Tiang was born to a merchant family in Sakon Nakhon province in the northeast of Thailand. He graduated in science from Chulalongkorn University in 1930 and became a secondary school teacher in Bangkok. He then accepted the position of headmaster at a school in his home province. Tiang was elected to the National Assembly in 1940 and would represent his province until his death.
The Free Thai MovementEdit
On the morning of December 8, 1941 Japanese forces invaded Thailand at numerous points along the seacoast and from French Indo-China. The Thai army and air force resisted, but were taking heavy casualties against the veteran Japanese units. Prime Minister Phibun panicked and ordered a cease fire the same day. He allowed the Japanese to occupy Bangkok unopposed and to invade British Malaya from southern Thailand. After Singapore fell to the invaders, Phibun went so far as to make a formal alliance with Japan.

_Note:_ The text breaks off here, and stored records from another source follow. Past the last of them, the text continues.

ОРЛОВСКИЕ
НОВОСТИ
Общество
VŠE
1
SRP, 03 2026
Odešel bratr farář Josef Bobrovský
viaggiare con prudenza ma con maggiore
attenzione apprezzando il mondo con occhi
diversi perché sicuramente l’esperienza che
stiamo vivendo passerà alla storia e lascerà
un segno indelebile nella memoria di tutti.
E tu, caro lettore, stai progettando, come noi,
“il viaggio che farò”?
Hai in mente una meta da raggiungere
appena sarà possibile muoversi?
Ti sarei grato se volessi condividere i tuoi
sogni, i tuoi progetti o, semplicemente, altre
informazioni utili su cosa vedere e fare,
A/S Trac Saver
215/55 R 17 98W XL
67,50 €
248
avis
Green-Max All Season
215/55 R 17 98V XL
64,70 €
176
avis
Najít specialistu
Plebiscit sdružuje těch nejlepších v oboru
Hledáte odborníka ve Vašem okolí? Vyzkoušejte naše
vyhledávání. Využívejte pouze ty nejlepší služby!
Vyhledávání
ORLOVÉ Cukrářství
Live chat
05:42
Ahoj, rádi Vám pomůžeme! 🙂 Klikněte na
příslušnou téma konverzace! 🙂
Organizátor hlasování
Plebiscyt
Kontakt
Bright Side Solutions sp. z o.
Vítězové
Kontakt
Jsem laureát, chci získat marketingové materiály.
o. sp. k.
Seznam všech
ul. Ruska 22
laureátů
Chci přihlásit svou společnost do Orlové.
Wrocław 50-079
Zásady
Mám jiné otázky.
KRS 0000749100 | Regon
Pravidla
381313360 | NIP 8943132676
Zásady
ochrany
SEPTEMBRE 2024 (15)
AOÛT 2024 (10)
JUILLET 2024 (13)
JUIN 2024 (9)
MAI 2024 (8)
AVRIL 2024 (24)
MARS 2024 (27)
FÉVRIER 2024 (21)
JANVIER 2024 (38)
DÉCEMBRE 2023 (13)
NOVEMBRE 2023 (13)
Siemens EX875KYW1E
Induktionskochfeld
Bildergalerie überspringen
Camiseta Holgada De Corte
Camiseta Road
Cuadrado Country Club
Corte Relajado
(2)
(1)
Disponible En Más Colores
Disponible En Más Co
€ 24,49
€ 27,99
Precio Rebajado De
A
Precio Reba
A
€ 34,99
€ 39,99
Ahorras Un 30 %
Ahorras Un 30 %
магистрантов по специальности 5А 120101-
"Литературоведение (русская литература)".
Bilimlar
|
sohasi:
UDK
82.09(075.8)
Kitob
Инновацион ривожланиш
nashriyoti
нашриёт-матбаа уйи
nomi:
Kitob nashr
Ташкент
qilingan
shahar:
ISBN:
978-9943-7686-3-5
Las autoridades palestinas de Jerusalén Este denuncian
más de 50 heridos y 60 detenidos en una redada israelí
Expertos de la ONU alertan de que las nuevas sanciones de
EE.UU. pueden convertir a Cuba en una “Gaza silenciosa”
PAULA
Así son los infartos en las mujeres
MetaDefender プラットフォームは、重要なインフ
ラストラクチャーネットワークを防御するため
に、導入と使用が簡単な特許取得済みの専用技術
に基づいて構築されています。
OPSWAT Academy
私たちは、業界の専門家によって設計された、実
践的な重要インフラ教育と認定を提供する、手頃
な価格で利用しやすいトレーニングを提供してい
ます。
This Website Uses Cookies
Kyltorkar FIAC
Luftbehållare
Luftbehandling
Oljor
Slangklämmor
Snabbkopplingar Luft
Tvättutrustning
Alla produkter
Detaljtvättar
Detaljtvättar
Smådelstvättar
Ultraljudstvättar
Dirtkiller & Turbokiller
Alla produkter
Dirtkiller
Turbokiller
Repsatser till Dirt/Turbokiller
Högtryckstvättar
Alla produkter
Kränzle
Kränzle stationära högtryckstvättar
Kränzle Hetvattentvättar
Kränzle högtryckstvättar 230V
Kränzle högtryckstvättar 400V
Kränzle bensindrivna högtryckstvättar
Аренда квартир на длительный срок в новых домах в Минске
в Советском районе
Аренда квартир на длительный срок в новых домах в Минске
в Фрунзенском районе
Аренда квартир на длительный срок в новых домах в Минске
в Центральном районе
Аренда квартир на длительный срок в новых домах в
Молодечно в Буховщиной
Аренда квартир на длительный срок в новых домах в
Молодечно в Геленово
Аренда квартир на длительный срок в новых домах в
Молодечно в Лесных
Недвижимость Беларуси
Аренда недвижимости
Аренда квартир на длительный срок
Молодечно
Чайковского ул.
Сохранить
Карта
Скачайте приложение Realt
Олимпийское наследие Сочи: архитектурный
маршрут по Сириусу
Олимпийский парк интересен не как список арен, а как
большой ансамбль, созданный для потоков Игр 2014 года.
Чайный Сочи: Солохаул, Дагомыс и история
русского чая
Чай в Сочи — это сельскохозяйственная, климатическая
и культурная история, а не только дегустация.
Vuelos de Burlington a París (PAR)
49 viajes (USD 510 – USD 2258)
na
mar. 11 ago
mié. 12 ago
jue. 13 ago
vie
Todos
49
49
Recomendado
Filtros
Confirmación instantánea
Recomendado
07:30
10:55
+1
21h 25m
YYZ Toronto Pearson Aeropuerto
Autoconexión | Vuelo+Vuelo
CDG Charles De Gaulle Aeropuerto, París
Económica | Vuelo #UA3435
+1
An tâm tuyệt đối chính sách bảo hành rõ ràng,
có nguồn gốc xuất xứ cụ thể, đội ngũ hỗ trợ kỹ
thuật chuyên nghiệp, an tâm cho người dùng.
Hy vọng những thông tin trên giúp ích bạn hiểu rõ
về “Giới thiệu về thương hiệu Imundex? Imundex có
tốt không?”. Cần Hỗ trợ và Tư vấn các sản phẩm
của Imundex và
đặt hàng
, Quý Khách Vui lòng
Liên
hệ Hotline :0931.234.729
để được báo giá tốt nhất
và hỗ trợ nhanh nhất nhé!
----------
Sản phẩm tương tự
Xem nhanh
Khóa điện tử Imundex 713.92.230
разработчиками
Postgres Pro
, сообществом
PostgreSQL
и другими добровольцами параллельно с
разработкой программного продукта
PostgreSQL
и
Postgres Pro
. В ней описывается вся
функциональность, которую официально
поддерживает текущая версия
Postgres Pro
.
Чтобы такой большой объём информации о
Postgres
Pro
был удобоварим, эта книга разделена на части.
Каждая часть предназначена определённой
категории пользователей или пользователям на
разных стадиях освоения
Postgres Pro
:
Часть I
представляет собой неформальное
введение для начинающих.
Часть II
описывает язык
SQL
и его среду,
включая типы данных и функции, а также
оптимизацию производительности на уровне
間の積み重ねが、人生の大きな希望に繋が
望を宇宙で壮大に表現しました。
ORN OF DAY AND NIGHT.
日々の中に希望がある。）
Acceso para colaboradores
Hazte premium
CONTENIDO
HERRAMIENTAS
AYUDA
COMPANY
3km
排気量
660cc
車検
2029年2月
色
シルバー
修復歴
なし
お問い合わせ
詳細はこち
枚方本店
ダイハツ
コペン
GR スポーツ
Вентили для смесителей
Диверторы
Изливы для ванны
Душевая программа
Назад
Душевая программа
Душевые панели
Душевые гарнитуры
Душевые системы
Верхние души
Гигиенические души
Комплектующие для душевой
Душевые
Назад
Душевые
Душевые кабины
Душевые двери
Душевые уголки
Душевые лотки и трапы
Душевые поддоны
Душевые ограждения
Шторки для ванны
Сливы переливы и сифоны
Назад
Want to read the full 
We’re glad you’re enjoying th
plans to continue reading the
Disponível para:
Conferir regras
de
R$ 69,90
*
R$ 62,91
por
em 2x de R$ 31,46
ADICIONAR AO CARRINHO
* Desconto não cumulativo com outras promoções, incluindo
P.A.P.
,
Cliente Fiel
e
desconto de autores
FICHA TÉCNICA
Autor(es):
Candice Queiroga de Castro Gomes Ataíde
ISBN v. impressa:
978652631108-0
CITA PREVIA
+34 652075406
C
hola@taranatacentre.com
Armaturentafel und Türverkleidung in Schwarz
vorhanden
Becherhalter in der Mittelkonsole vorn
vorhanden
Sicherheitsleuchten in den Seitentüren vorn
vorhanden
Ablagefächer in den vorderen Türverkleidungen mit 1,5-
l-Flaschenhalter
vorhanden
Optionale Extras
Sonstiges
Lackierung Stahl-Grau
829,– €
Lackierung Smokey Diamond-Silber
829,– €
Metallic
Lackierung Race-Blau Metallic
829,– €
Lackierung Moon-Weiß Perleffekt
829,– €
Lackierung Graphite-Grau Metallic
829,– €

Tiang and others opposed to the Japanese met with the Regent, Pridi Phanomyong, on the night of December 8 to discuss forming a resistance movement. This would eventually develop into the "Seri Thai", the Free Thai Movement.
Tiang organised the largest Seri Thai guerrilla training operation near his hometown in Sakorn Nakorn, with military support from British Force 136. His British code name was Pluto.
Post war and murderEdit
Following the war, Tiang served as a cabinet minister in several democratic governments. Along with his friend and political ally Khrong Chandawong, Sirikhanth was one of the most prominent left-wing Thai political leaders in the post-war era, earning the nickname of "General of Phu Phan."
A staunch opponent of the Pibulsongkram dictatorship, which had staged a coup against the elected government, Tiang and four associates were arrested and murdered by the police under orders of Phibun's ruthless ally, Phao Sriyanond. Their buried remains were discovered in Kanchanaburi province many years later.